Source text
----------------------------------------

Holy Gifts: Caring for Creation

Mark Diller Harder

‘Holy Creatures: Loving our Wild Neighbours’

Luke 10:25-29Job 12:7-12

Once upon a time there were two house guests.

The first arrived without invitation. He just kind of moved in. A neighbour from somewhere. He seemed to like the place and made himself comfortable. He claimed a room, one of the bigger ones on the second floor. You didn’t notice him much at first, although he was kind of loud and played his music without headphones. He liked to eat and order in junk food and fast food from all over. Lots of UberEats. When the garbage can was full, he started to leave the wrappers and cans on the floor and under the bed, the bed he never made. In fact, he was a bit of a slob. Soon he had moved across the hall and into the other rooms. He took long hot showers and often left the tap dripping. He was not much one for conservation. After a few months his stuff started to spread throughout the house. You could find little items scattered everywhere, and often tripped on everything from dirty clothes to shoes to leftover Amazon packages. You could find him most often lounging on the comfy couch in the main room, hogging control of Netflix and burping. He accidently broke a few pieces of furniture, simply by not being careful. He started playing his loud music at all hours of the night. After awhile he moved his smoking inside, and made rude comments to anyone who happened to drop by. The whole mood of the house had changed and soured and become tense, the place felt trashed, and by the time he was asked to leave, he flatly refused before finally finally leaving, reluctantly, the damage done. He had overstayed his welcome.

----------------------------------------

Data for processing
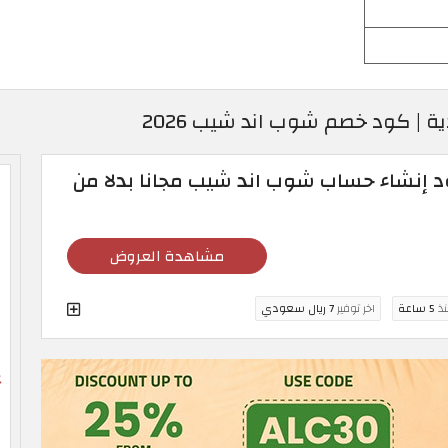
| كود خصم شوب اند شيب 2026
Shop & Sh | كود إنشاء حساب شوب اند شيب مجانا بدلا من
مشاهدة العروض
نذ
5 ساعة
اخر توفير
7 ريال سعودي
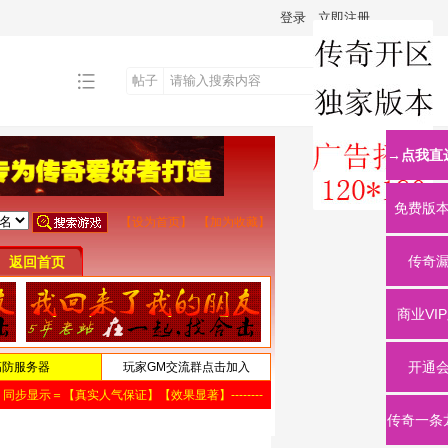
登录
立即注册
帖子
搜
→点我直
索
免费版
传奇
商业VI
开通
传奇一条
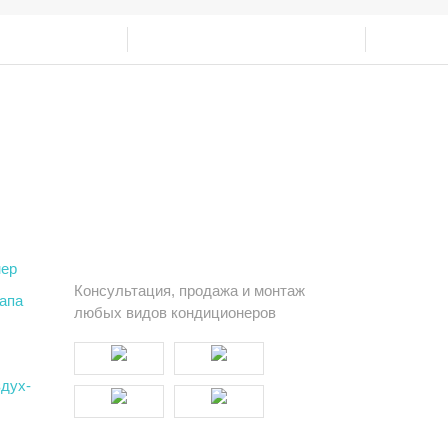
нер
Консультация, продажа и монтаж
тапа
любых видов кондиционеров
здух-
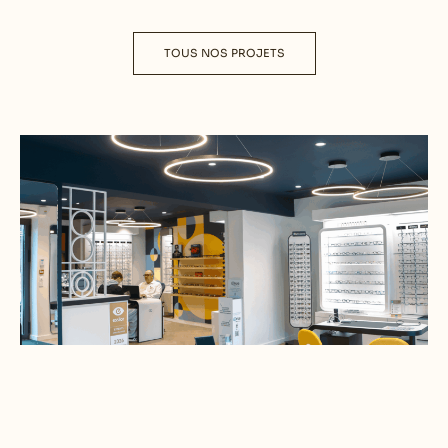
TOUS NOS PROJETS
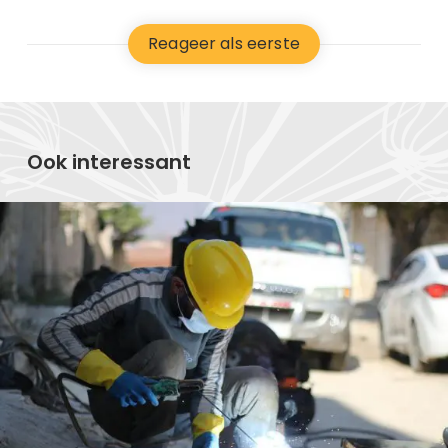
Reageer als eerste
Ook interessant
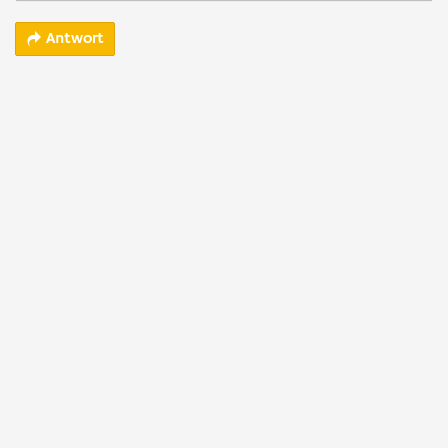
Antwort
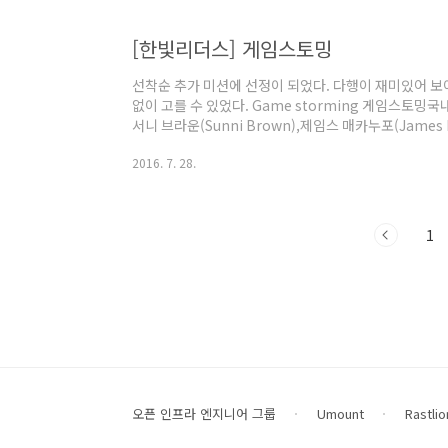
http://www.timestretch.com/article/mandelb
Computer Langu..
[한빛리더스] 게임스토밍
선착순 추가 미션에 선정이 되었다. 다행이 재미있어 
없이 고를 수 있었다. Game storming 게임스토밍국내
서니 브라운(Sunni Brown),제임스 매카누포(James 
미디어 2016.07.01상세보기 이 책은 알고 보니 예전
2016. 7. 28.
는데,한빛미디어에서 다시 출간을 한 책이다. 삽화 등이
없어서 비교할 수는 없으니까 해당 부분은 생략. 게임스
으로, 게이미피케이션 + 브레인스토밍 의 느낌을 주었다. 
션) 소..
1
오픈 인프라 엔지니어 그룹
Umount
Rastlio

----------------------------------------

Questions on the material
a: Translate this sentence from the text on caring for creation into French: "He took long hot showers and often left the tap dripping."
b: Copy every line of the records exactly as it appears, leaving out the pictures.

Solution list
a: Il prenait de longues douches chaudes et laissait souvent le robinet goutter.

b:
| كود خصم شوب اند شيب 2026
Shop & Sh | كود إنشاء حساب شوب اند شيب مجانا بدلا من
مشاهدة العروض
نذ
5 ساعة
اخر توفير
7 ريال سعودي
登录
立即注册
帖子
搜
→点我直
索
免费版
传奇
商业VI
开通
传奇一条
нер
Консультация, продажа и монтаж
тапа
любых видов кондиционеров
здух-
TOUS NOS PROJETS
Reageer als eerste
Ook interessant
Antwort
http://www.timestretch.com/article/mandelb
Computer Langu..
[한빛리더스] 게임스토밍
선착순 추가 미션에 선정이 되었다. 다행이 재미있어 
없이 고를 수 있었다. Game storming 게임스토밍국내
서니 브라운(Sunni Brown),제임스 매카누포(James 
미디어 2016.07.01상세보기 이 책은 알고 보니 예전
2016. 7. 28.
는데,한빛미디어에서 다시 출간을 한 책이다. 삽화 등이
없어서 비교할 수는 없으니까 해당 부분은 생략. 게임스
으로, 게이미피케이션 + 브레인스토밍 의 느낌을 주었다. 
션) 소..
1
오픈 인프라 엔지니어 그룹
Umount
Rastlio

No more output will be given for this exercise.